Friday, June 05, 2015

pan-troglodytic deuterostems cannot attain organic competence against ancient, evil, cephalopod molluscs...,

philly |  When a self-described cabal repeatedly engages in what the attorney general calls "brazenly illegal behavior" and pleads guilty to criminal acts, it is reasonable to expect its members will get some jail time. But not in the paradoxical world ruled by mega banks and paralyzed by fears that being too harsh with banks deemed too big to fail might implode the economy.

Consequently, JPMorgan Chase, Barclays, Citigroup, and the Royal Bank of Scotland, which recently pleaded guilty to conspiring to manipulate international currency markets, will collectively pay only $5.7 billion in state, federal and foreign fines for a scam that ran six years and netted them $85 billion. A fifth bank, UBS, cooperated with investigators and pleaded guilty to a charge in a separate investigation.

Currency manipulation inflates the cost of imported consumer goods ranging from phones to clothing. That means Americans who purchased these items have already paid for the banks' crimes. But they will pay even more. The banks will likely charge higher service fees to recover the cost of their fines.
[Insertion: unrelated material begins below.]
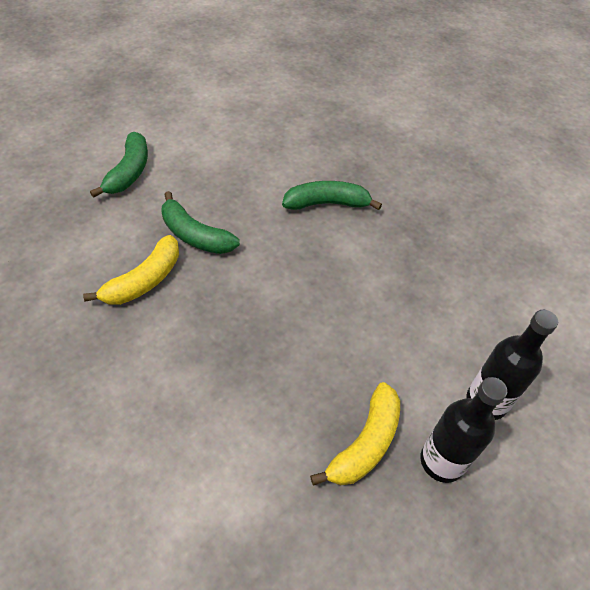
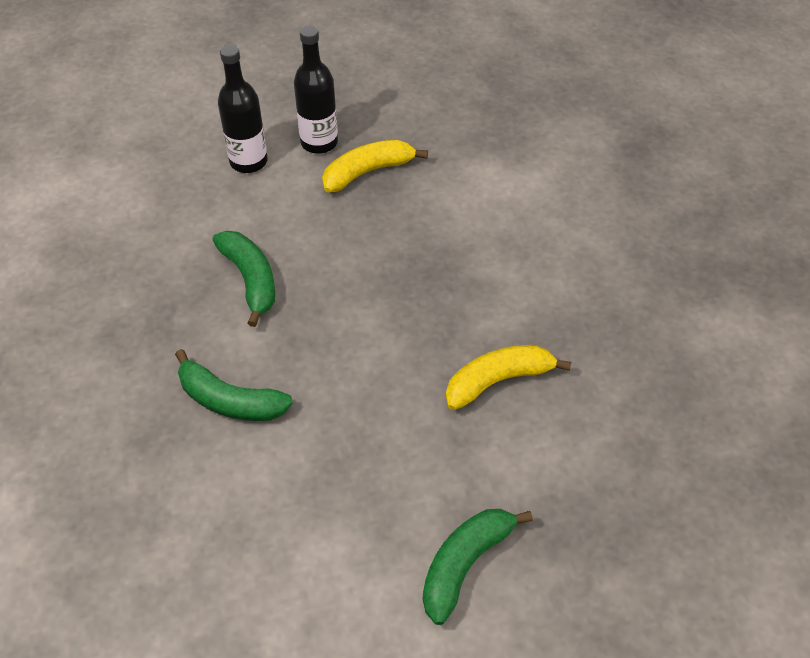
camera: 150 degrees left, 0 degrees up
(195, 235) = (417, 418): green banana -> green banana (250, 280)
That's not justice. Some people busted for small amounts of marijuana face jail time. Was no one in the executive suites aware of the banks' criminal acts? These sweetheart plea deals are hardly a deterrent to future misdeeds. Before the deals were even struck, the banks extracted assurances from banking regulators that their businesses would in no way be inconvenienced by the guilty pleas.